Each line below should be copied exactly as it stands.
--- Data extract ---
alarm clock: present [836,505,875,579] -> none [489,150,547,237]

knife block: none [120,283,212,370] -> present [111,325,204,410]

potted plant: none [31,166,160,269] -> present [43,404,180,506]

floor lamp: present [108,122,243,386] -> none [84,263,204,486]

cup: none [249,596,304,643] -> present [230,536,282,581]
---
> **Solution for this problem**:
alarm clock: present [836,505,875,579] -> none [489,150,547,237]

knife block: none [120,283,212,370] -> present [111,325,204,410]

potted plant: none [31,166,160,269] -> present [43,404,180,506]

floor lamp: present [108,122,243,386] -> none [84,263,204,486]

cup: none [249,596,304,643] -> present [230,536,282,581]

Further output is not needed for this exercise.